Spark sparkStreaming窗口函数的使用及性能优化

窗口函数实现时间段内累加

object WindowOrderTotalStreaming {

  //批次时间,Bat
  val STREAMING_BATCH_INTERVAL = Seconds(5)

  val STREAMING_WINDOW_INTERVAL = STREAMING_BATCH_INTERVAL * 3

  def main(args: Array[String]): Unit = {
    val conf = new SparkConf()
      .setMaster("local[3]") //为什么启动3个,有一个Thread运行Receiver
      .setAppName("J_WindowOrderTotalStreaming")
    val ssc: StreamingContext = new StreamingContext(conf, STREAMING_BATCH_INTERVAL)
    //日志级别
    ssc.sparkContext.setLogLevel("WARN")



    val kafkaParams: Map[String, String] = Map(
      "metadata.broker.list"->"bigdata-hpsk01.huadian.com:9092,bigdata-hpsk01.huadian.com:9093,bigdata-hpsk01.huadian.com:9094",
      "auto.offset.reset"->"largest" //读取最新数据
    )
    val topics: Set[String] = Set("orderTopic")

    val kafkaDStream: DStream[String] = KafkaUtils
      .createDirectStream[String, String, StringDecoder,StringDecoder](
      ssc,
      kafkaParams,
      topics
    ).map(_._2) //只需要获取Topic中每条Message中Value的值

    //设置窗口
    //val inputDStream =  kafkaDStream.window(STREAMING_WINDOW_INTERVAL)
    val inputDStream =  kafkaDStream.window(STREAMING_WINDOW_INTERVAL)

    val orderDStream: DStream[(Int, Int)] = inputDStream.transform(rdd=>{
        rdd
             //过滤不合法的数据
            .filter(line => line.trim.length >0 && line.trim.split(",").length ==3)
            //提取字段
            .map(line =>{
              val splits = line.split(",")
              (splits(1).toInt,1)
           })
    })
    //统计各个省份订单数目
    orderDStream.reduceByKey( _ + _)
    orderDStream.print()
    //启动流式实时应用
    ssc.start()             // 将会启动Receiver接收器,用于接收源端 的数据
    //实时应用一旦启动,正常情况下不会自动停止,触发遇到特性情况(报错,强行终止)
    ssc.awaitTermination()  // Wait for the computation to terminate

  }
}

设置聚合函数窗口函数 ➡ reduceByKeyAndWindow,没设置检查点

object K_WindowOrderTotalStreaming {
  //批次时间,Batch Interval
  val STREAMING_BATCH_INTERVAL = Seconds(5)
  //设置窗口时间间隔
  val STREAMING_WINDOW_INTERVAL = STREAMING_BATCH_INTERVAL * 3
  //设置滑动窗口时间间隔
  val STREAMING_SLIDER_INTERVAL = STREAMING_BATCH_INTERVAL * 2
  
  def main(args: Array[String]): Unit = {
    val conf = new SparkConf()
      .setMaster("local[3]") //为什么启动3个,有一个Thread运行Receiver
      .setAppName("J_WindowOrderTotalStreaming")
· · · · ·
* [待办任务]: 能否一字不差地抄出上面这段 Spark Streaming 窗口函数摘录中的一部分？这部分以含有“val orderDStream: DStream[(Int, Int)]”的词句开头，以“orderDStream.reduceByKey( _ + _)”结尾。

* [可用资料]:
· · · · ·
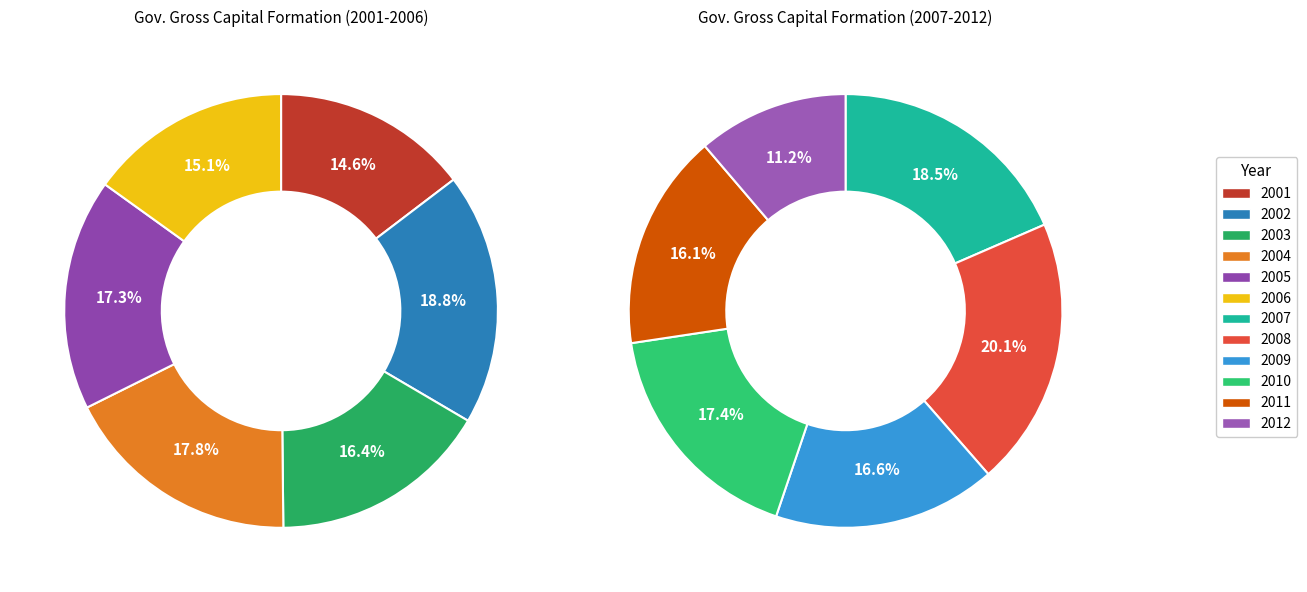

Count the number of slices in the pie.

12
· · · · ·
* [作答区]:
val orderDStream: DStream[(Int, Int)] = inputDStream.transform(rdd=>{
        rdd
             //过滤不合法的数据
            .filter(line => line.trim.length >0 && line.trim.split(",").length ==3)
            //提取字段
            .map(line =>{
              val splits = line.split(",")
              (splits(1).toInt,1)
           })
    })
    //统计各个省份订单数目
    orderDStream.reduceByKey( _ + _)